First of all, just to make sure everyone is on the same page, compact letter displays (CLDs) are constructed in such a way that two means that share the same letter are not "significantly different" from one another at the stated significance level.
In a nice balanced situation with homogeneous error variance (that is, the SE of each comparison is the same), then, no matter what, all of the groups will be cohesive, in the sense that if two means share a grouping letter, all means between them share the same grouping letter. However, in the case where the SEs for comparing two means are not all the same, then there can be gaps in the groupings; and when there are huge disparities among those SEs compared with the differences among the means, such gaps are almost certain to occur, leading to what may be regarded as "crazy" compact letter displays.
To understand the specifics in what we see here, first note that in this simple model, the fitted values are exactly the same as the estimated marginal means (EMMs); thus, the vertical stacks of points in the residuals-versus-fitted plot appear in exactly the same order, left-to-right, as the top-to-bottom order of the cld(interBoxMusling) call. This makes it easy to identify what is going on with each entry. For example, the leftmost stack of points in the plot corresponds to station 7, whose EMM is 6.87, and for which there is quite a bit of data. Note also that Station 7 has only one grouping letter, a, so it is grouped with stations 11, 1, 10, 12, and 8, but statistically different from the other stations. There are gaps in the a grouping, the first one occurring with station 4 (4th from the left in the plot) which has an EMM of 7.89; there is quite a bit of data on that station as well as station 7, so those two stations are significantly different and hence not in the same group.
But what about stations 12 and 8, which are quite a ways down the line, and the two EMMs to either side of the "9" tick mark in the plot? They are also in group a. In the plot, observe that there are only 2 observations in each of those stations. That makes it hard for those stations to differ significantly from other means -- there just isn't much data to indicate there'd be a difference, and statistical significance, above all, has to do with whether there is evidence (data) to conclude a difference. In fact, due to the small sample sizes and that those two stations are midway in the list of means, they do not differ statistically from any other station -- they share every single grouping letter.
The largest mean belongs to station 15,and there is just one observation for that station (note that the SE of that mean is greater than any other). But because it is the largest EMM, it still differs significantly from some of the others, and does not share grouping letters a, b, or c.
In general, if you look at the means with the most grouping letters, those tend to be the ones with the smallest sample sizes, and vice versa.
It is the disparities in sample sizes that make the CLD look "crazy." I suggest that this is an example showing how CLDs can be confusing and that is one of several undesirable qualities of them. The others I would mention are:
- CLDS rely on a hard cutoff in P values, in this case 0.05, whereas some other ways of displaying P values allow for a gray area in judging significance.
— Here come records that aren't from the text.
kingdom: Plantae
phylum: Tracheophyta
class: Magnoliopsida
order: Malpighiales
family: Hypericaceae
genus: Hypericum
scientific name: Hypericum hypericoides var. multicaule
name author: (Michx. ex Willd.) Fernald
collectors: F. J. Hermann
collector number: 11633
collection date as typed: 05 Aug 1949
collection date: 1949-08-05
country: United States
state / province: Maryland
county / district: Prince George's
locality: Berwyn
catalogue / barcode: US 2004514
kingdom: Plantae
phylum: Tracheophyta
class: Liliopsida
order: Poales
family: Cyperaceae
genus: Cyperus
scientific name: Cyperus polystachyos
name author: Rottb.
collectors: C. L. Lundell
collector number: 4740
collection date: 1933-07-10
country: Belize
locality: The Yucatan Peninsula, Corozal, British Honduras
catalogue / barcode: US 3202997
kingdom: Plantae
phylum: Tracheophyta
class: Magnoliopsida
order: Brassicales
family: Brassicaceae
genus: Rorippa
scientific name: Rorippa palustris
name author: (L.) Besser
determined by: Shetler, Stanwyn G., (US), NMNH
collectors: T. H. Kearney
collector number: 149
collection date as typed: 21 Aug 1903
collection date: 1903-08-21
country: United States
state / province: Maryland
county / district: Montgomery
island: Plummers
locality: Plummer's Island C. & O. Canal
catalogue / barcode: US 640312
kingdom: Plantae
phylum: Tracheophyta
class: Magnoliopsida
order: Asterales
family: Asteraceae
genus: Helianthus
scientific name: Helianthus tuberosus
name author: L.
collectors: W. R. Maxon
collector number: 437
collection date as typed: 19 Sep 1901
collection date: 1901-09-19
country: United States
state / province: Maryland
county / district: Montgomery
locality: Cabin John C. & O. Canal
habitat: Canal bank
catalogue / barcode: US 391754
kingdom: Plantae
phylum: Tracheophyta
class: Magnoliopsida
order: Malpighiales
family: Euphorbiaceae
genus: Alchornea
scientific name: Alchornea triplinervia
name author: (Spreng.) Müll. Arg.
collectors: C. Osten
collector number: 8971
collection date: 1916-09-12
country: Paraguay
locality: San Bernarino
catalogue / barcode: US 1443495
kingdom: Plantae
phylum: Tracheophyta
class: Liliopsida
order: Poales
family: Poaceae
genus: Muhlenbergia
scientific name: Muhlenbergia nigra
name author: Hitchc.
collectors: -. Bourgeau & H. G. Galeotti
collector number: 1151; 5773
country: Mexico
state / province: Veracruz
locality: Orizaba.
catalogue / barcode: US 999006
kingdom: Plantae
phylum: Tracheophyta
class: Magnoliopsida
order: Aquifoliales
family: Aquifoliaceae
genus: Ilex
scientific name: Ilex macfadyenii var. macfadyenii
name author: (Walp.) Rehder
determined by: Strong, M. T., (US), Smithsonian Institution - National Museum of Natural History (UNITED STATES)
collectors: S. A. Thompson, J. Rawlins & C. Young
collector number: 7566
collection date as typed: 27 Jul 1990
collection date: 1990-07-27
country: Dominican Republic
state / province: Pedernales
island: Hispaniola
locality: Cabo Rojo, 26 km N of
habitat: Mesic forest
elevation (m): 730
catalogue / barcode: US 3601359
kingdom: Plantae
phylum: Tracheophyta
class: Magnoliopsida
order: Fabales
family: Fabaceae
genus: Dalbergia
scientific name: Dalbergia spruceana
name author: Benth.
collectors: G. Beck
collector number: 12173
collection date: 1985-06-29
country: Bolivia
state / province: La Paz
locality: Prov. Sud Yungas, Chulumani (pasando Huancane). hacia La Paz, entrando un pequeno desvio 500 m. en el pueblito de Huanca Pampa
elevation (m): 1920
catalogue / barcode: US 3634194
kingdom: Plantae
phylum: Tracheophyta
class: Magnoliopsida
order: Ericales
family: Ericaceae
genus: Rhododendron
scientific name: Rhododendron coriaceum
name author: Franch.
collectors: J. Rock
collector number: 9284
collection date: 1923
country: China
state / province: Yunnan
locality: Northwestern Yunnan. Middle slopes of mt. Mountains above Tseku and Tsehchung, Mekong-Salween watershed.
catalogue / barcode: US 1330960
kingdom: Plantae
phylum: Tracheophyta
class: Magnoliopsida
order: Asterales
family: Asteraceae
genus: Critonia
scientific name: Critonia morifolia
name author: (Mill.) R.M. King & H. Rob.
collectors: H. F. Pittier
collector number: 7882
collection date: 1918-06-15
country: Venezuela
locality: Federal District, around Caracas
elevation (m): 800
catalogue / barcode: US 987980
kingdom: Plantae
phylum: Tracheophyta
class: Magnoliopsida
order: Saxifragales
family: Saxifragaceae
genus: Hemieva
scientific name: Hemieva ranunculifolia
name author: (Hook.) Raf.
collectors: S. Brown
- CLDs highlight non-findings rather than findings. Two means being not statistically different is not a finding, it is a situation where we can't say anything definitive. And that's really why the CLD looks crazy in a situation like this. Grouping letters make it appear that those means belong together, when in fact they simply fail to not belong together.
Another somewhat unrelated point: the craziness of the CLD in this example has nothing to do with unequal variances. That is because the results displayed depend only on the model that was fitted to the data, and the aov() model presumes that all observations have the same variance. This is notable again in stations 12 and 8, which each have two observations, but they are quite close together in station 8 and farther apart in station 12. The table results show the same SE for both EMMs, and that's because they have the same sample size. Had we used a model that allowed different variances, then those SEs would have been different. The CLD display would have been different too: still crazy, but crazy in a different way.
By the way, the bar graph shown is unsuitable for this analysis for exactly the above reasons, that it estimates a different variance for each station. Note that the error bars for stations 8 and 12 are very different, even though the tabled SEs are the same. (And note there is no error bar at all for station 15, because there is only one observation and thus no error-variance estimate.) When presenting analyses, it is important for all of the results displayed are based on the same model, unless it is clearly stated that different models are being considered.
The emmeans package does offer other ways of displaying pairwise comparisons reasonably compactly. Two to consider here are pwpp() (pairwise P-value plot), which shows P values graphically, and pwpm(), which shows them in matrix form. And of course, the pairs() or summary() functions are available for a detailed, less compact presentation. The plot() function has a comparisons option that displays "comparison arrows", but it doesn't always work and almost certainly would fail with this example.